- Country: India
- State: Karnataka
- District: Belgaum
- Talukas: Athani

Government
- • Body: Gram panchayat

Languages
- • Official: Kannada
- Time zone: UTC+5:30 (IST)
- Postal code: 591304
- Vehicle registration: KA 23

= Halyal =

Halyal is a village in Belgaum district in the southern state of Karnataka, India. It is located 121 km north of Belgaum, 10 km from Athani, and 577 km from the state capital of Bangalore.

Halyal's Pin code is 591304. The postal head office is located at 15.4589° N, 75.0078° E Athani.

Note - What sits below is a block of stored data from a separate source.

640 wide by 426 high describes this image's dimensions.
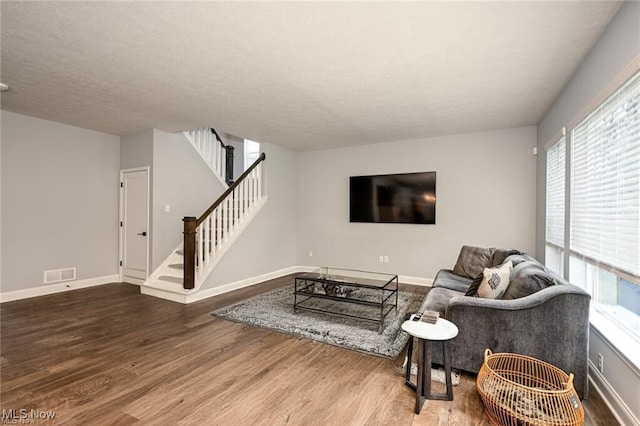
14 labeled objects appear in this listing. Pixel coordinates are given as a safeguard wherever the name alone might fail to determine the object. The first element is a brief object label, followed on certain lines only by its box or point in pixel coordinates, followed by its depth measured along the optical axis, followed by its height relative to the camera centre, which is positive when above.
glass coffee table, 3.35 -0.95
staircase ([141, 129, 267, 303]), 4.21 -0.35
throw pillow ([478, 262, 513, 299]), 2.48 -0.58
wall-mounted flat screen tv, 5.10 +0.26
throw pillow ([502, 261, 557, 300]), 2.21 -0.50
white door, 4.98 -0.26
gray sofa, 1.98 -0.76
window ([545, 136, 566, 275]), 3.18 +0.10
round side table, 1.91 -0.93
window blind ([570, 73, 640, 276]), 1.79 +0.23
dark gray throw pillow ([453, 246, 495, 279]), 3.86 -0.62
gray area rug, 2.82 -1.22
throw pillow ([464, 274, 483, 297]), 2.66 -0.66
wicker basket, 1.63 -1.07
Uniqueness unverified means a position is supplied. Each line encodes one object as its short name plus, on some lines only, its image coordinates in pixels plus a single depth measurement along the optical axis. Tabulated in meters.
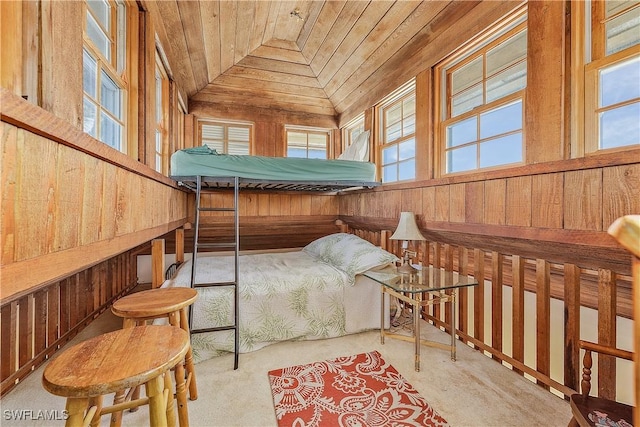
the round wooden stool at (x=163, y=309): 1.28
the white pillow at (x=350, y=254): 2.33
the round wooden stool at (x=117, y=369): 0.71
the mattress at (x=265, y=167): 2.29
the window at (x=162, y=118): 2.62
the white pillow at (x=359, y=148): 3.27
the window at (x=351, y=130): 3.82
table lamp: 2.42
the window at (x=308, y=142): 4.06
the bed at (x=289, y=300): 1.99
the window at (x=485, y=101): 1.88
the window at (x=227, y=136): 3.72
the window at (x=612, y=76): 1.37
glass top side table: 1.83
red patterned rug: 1.39
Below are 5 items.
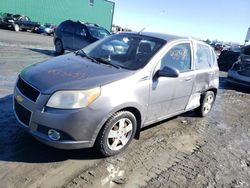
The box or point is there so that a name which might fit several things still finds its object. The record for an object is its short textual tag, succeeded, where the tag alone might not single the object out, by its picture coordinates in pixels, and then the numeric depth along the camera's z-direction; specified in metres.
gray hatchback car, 2.24
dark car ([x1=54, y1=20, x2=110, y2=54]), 8.89
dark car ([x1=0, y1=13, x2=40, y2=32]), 17.88
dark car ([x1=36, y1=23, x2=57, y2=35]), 20.79
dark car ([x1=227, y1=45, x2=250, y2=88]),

This place has one petrol pump named Shree Mallikarjun Petroleum, operated by Nayara Energy, owned by R. L. Patil and K. L. Patil.

Nearby villages include Nadi Ingalagaon (3 km), Hulagabali (4 km), Sankonatti (6 km), Naganur P K (7 km), Saptasagar (9 km). Halyal is surrounded by Raybag Taluk and Jamkhandi Taluk. Athani Terdal, Rabkavi Banhatti, Mahalingpur, and Mudalgiare are nearby cities.

==Population==

The population of Halyal is 4,525 (2,381 men and 2,144 women and 790 houses).